EXERCISE PROMPT:
Throughout the material, some lines may have the word "daily". Count them and give the number only.

GIVEN DATA:

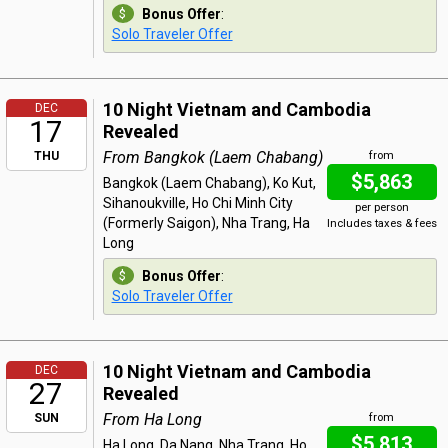
Bonus Offer
:
Solo Traveler Offer
10 Night Vietnam and Cambodia
DEC
17
Revealed
From Bangkok (Laem Chabang)
THU
from
$5,863
Bangkok (Laem Chabang), Ko Kut,
Sihanoukville, Ho Chi Minh City
per person
(Formerly Saigon), Nha Trang, Ha
Includes taxes & fees
Long
Bonus Offer
:
Solo Traveler Offer
10 Night Vietnam and Cambodia
DEC
27
Revealed
From Ha Long
SUN
from
$5,813
Ha Long, Da Nang, Nha Trang, Ho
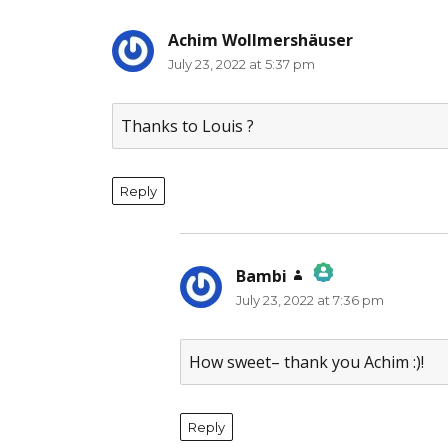
Achim Wollmershäuser
says:
July 23, 2022 at 5:37 pm
Thanks to Louis ?
Reply
Bambi
says:
July 23, 2022 at 7:36 pm
The Real Person Badge!
Anti-Spam by CleanTalk
How sweet– thank you Achim :)!
Reply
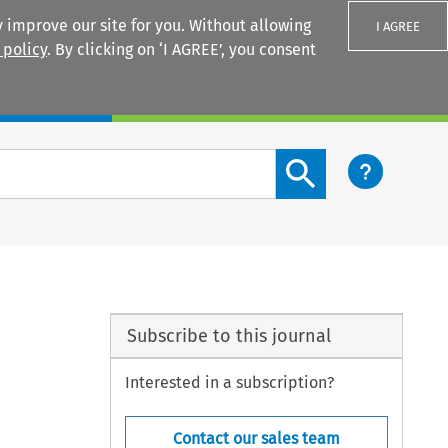
 improve our site for you. Without allowing
I AGREE
 policy
. By clicking on ‘I AGREE’, you consent
Login
Search content button
Subscribe to this journal
Interested in a subscription?
Contact our sales team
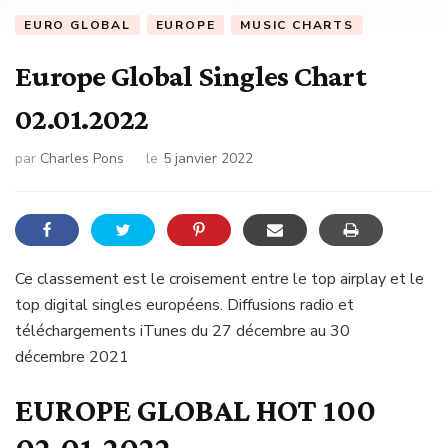
EURO GLOBAL
EUROPE
MUSIC CHARTS
Europe Global Singles Chart
02.01.2022
par
Charles Pons
le
5 janvier 2022
Ce classement est le croisement entre le top airplay et le
top digital singles européens. Diffusions radio et
téléchargements iTunes du 27 décembre au 30
décembre 2021
EUROPE GLOBAL HOT 100
02.01.2022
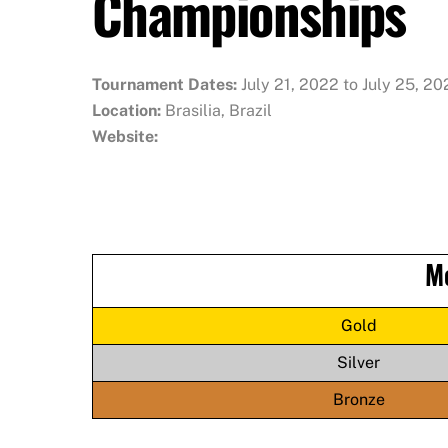
Championships
Tournament Dates:
July 21, 2022 to July 25, 2
Location:
Brasilia, Brazil
Website:
M
Gold
Silver
Bronze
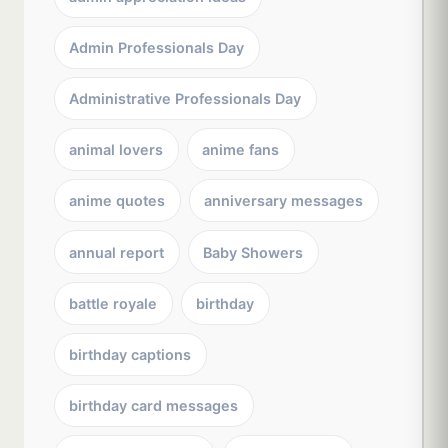
Admin Professionals Day
Administrative Professionals Day
animal lovers
anime fans
anime quotes
anniversary messages
annual report
Baby Showers
battle royale
birthday
birthday captions
birthday card messages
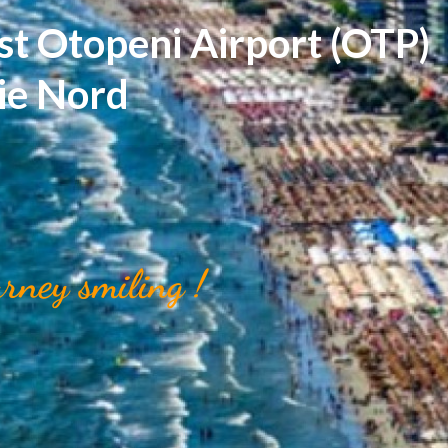
st Otopeni Airport (OTP)
rie Nord
urney smiling !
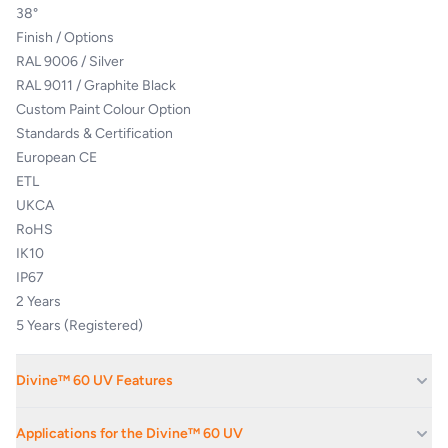
38°
Finish / Options
RAL 9006 / Silver
RAL 9011 / Graphite Black
Custom Paint Colour Option
Standards & Certification
European CE
ETL
UKCA
RoHS
IK10
IP67
2 Years
5 Years (Registered)
Divine™ 60 UV Features
Almost undetectable luminescence at normal lighting frequencies.
Applications for the Divine™ 60 UV
Powerful output for indoor & outdoor effects.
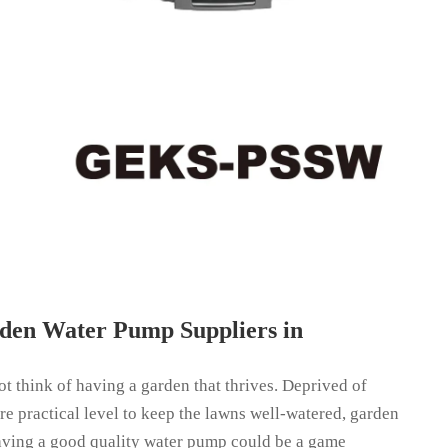
den Water Pump Suppliers in
t think of having a garden that thrives. Deprived of
ore practical level to keep the lawns well-watered, garden
aving a good quality water pump could be a game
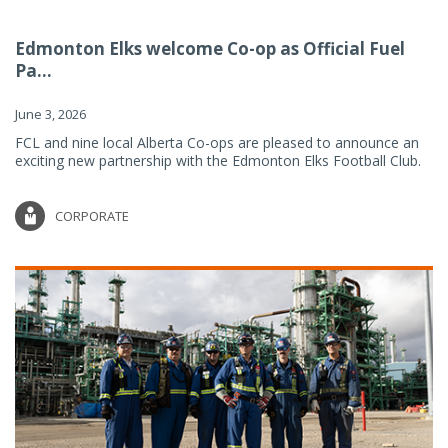
Edmonton Elks welcome Co-op as Official Fuel
Pa...
June 3, 2026
FCL and nine local Alberta Co-ops are pleased to announce an
exciting new partnership with the Edmonton Elks Football Club.
CORPORATE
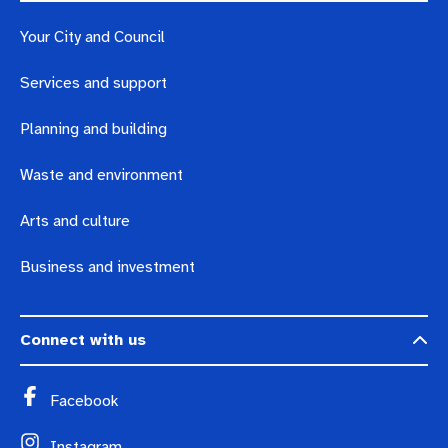
Pay rates
Aboriginal engagement
MySay Freo
Your City and Council
Agendas and minutes
Homelessness
The Meeting Place
Contact us
Services and support
Positive ageing
Planning and building
Waste and environment
Arts and culture
Business and investment
Connect with us
Facebook
Instagram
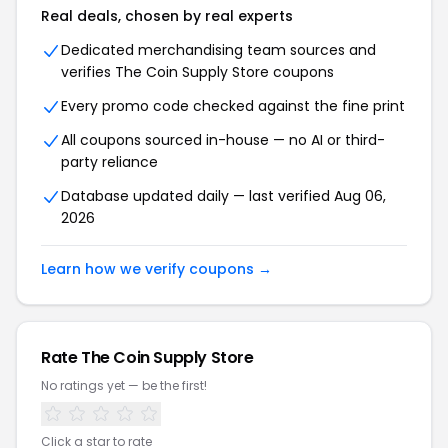
Real deals, chosen by real experts
Dedicated merchandising team sources and
verifies The Coin Supply Store coupons
Every promo code checked against the fine print
All coupons sourced in-house — no AI or third-
party reliance
Database updated daily — last verified Aug 06,
2026
Learn how we verify coupons →
Rate The Coin Supply Store
No ratings yet — be the first!
Click a star to rate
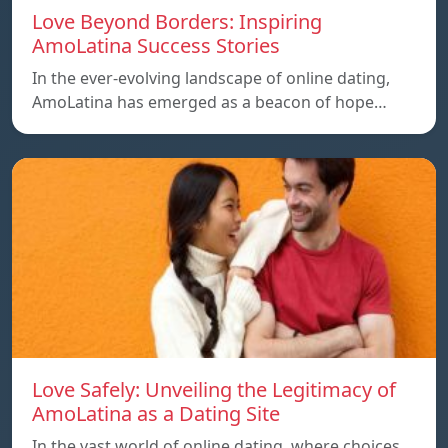
Love Beyond Borders: Inspiring
AmoLatina Success Stories
In the ever-evolving landscape of online dating,
AmoLatina has emerged as a beacon of hope…
Love Safely: Unveiling the Legitimacy of
AmoLatina as a Dating Site
In the vast world of online dating, where choices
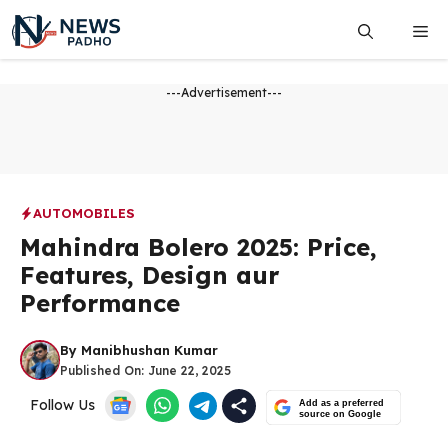
Skip
Me
to
content
---Advertisement---
AUTOMOBILES
Mahindra Bolero 2025: Price,
Features, Design aur
Performance
By
Manibhushan Kumar
Published On:
June 22, 2025
Follow Us
Add as a preferred
source on Google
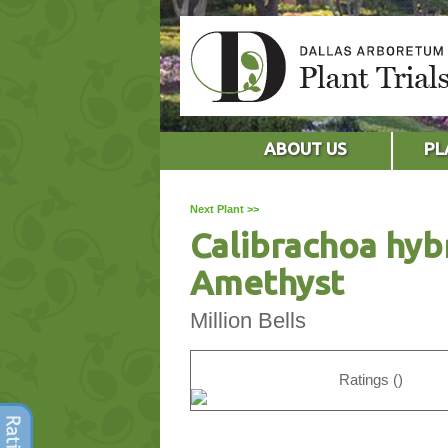
ABOUT US
PL
Next Plant >>
Calibrachoa hyb
Amethyst
Million Bells
Ratings ()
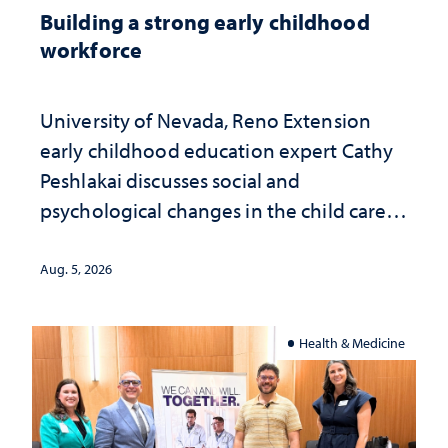
Building a strong early childhood
workforce
University of Nevada, Reno Extension
early childhood education expert Cathy
Peshlakai discusses social and
psychological changes in the child care
landscape and why continued
investment matters to Nevada's future
Aug. 5, 2026
Health & Medicine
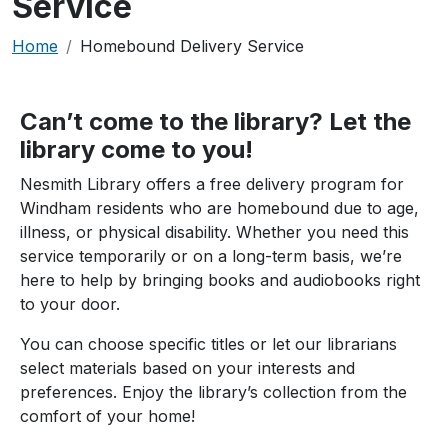
Service
Breadcrumb
Home
Homebound Delivery Service
Can’t come to the library? Let the
library come to you!
Nesmith Library offers a free delivery program for
Windham residents who are homebound due to age,
illness, or physical disability. Whether you need this
service temporarily or on a long-term basis, we’re
here to help by bringing books and audiobooks right
to your door.
You can choose specific titles or let our librarians
select materials based on your interests and
preferences. Enjoy the library’s collection from the
comfort of your home!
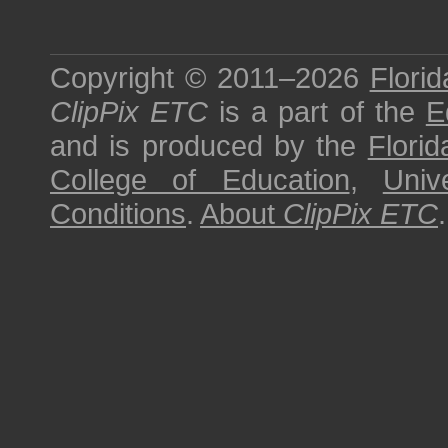
Copyright © 2011–2026
Florid
ClipPix ETC
is a part of the
E
and is produced by the
Florid
College of Education
,
Univ
Conditions
.
About
ClipPix ETC
.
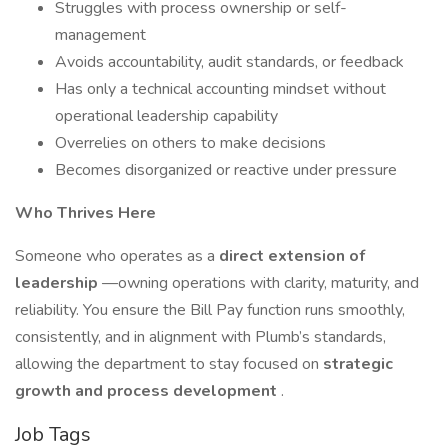
Struggles with process ownership or self-
management
Avoids accountability, audit standards, or feedback
Has only a technical accounting mindset without
operational leadership capability
Overrelies on others to make decisions
Becomes disorganized or reactive under pressure
Who Thrives Here
Someone who operates as a
direct extension of
leadership
—owning operations with clarity, maturity, and
reliability. You ensure the Bill Pay function runs smoothly,
consistently, and in alignment with Plumb’s standards,
allowing the department to stay focused on
strategic
growth and process development
.
Job Tags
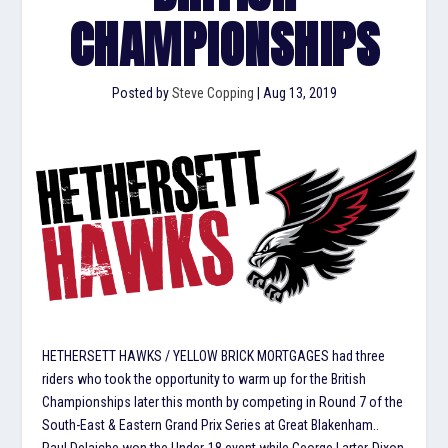
CHAMPIONSHIPS
Posted by
Steve Copping
|
Aug 13, 2019
HETHERSETT HAWKS / YELLOW BRICK MORTGAGES had three
riders who took the opportunity to warm up for the British
Championships later this month by competing in Round 7 of the
South-East & Eastern Grand Prix Series at Great Blakenham..
Paul Delaiche won the Under-18 event while George Larter-Dixon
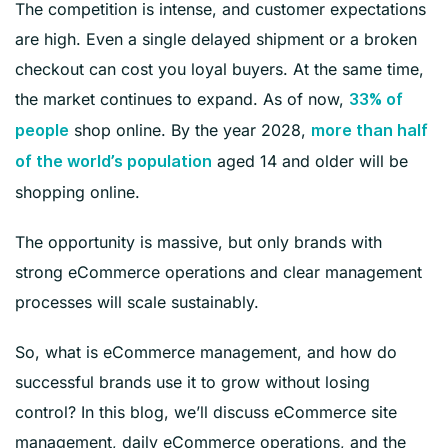
The competition is intense, and customer expectations
are high. Even a single delayed shipment or a broken
checkout can cost you loyal buyers. At the same time,
the market continues to expand. As of now,
33% of
shop online. By the year 2028,
people
more than half
aged 14 and older will be
of the world’s population
shopping online.
The opportunity is massive, but only brands with
strong eCommerce operations and clear management
processes will scale sustainably.
So, what is eCommerce management, and how do
successful brands use it to grow without losing
control? In this blog, we’ll discuss eCommerce site
management, daily eCommerce operations, and the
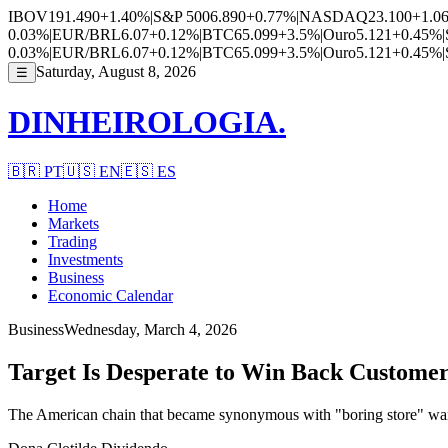
IBOV
191.490
+1.40%
|
S&P 500
6.890
+0.77%
|
NASDAQ
23.100
+1.0
0.03%
|
EUR/BRL
6.07
+0.12%
|
BTC
65.099
+3.5%
|
Ouro
5.121
+0.45%
|
0.03%
|
EUR/BRL
6.07
+0.12%
|
BTC
65.099
+3.5%
|
Ouro
5.121
+0.45%
|
Saturday, August 8, 2026
☰
DINHEIROLOGIA.
🇧🇷
PT
🇺🇸
EN
🇪🇸
ES
Home
Markets
Trading
Investments
Business
Economic Calendar
Business
Wednesday, March 4, 2026
Target Is Desperate to Win Back Custome
The American chain that became synonymous with "boring store" wants t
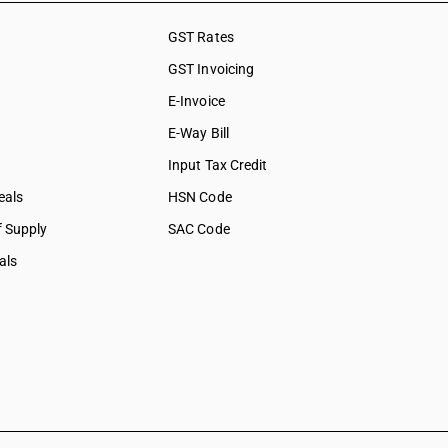
GST Rates
GST Invoicing
E-Invoice
E-Way Bill
Input Tax Credit
eals
HSN Code
f Supply
SAC Code
als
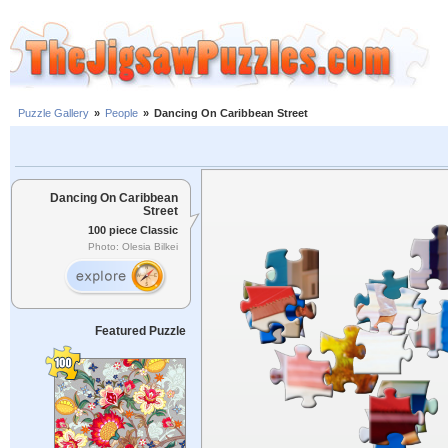
Puzzle Gallery
»
People
»
Dancing On Caribbean Street
Dancing On Caribbean
Street
100 piece Classic
Photo: Olesia Bilkei
Featured Puzzle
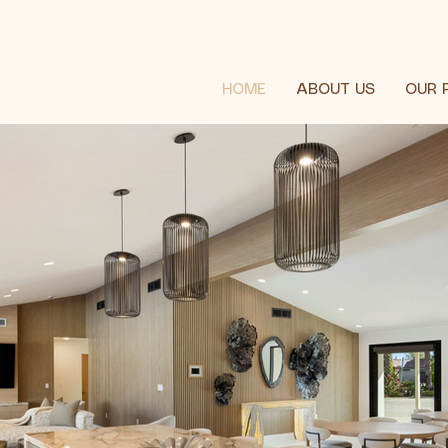
HOME
ABOUT US
OUR 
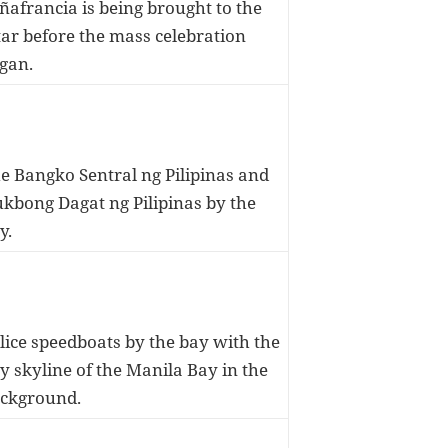
ñafrancia is being brought to the
tar before the mass celebration
gan.
e Bangko Sentral ng Pilipinas and
kbong Dagat ng Pilipinas by the
y.
lice speedboats by the bay with the
y skyline of the Manila Bay in the
ckground.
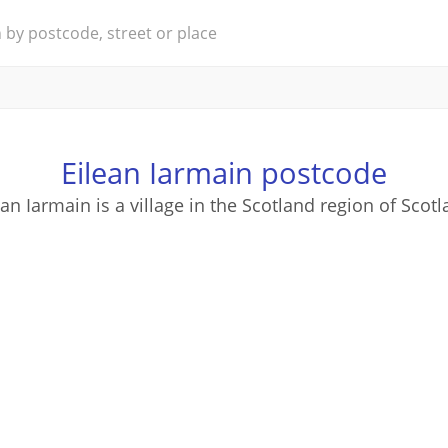
Eilean Iarmain postcode
ean Iarmain is a village in the Scotland region of Scotl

YOUR RESPONSE:
2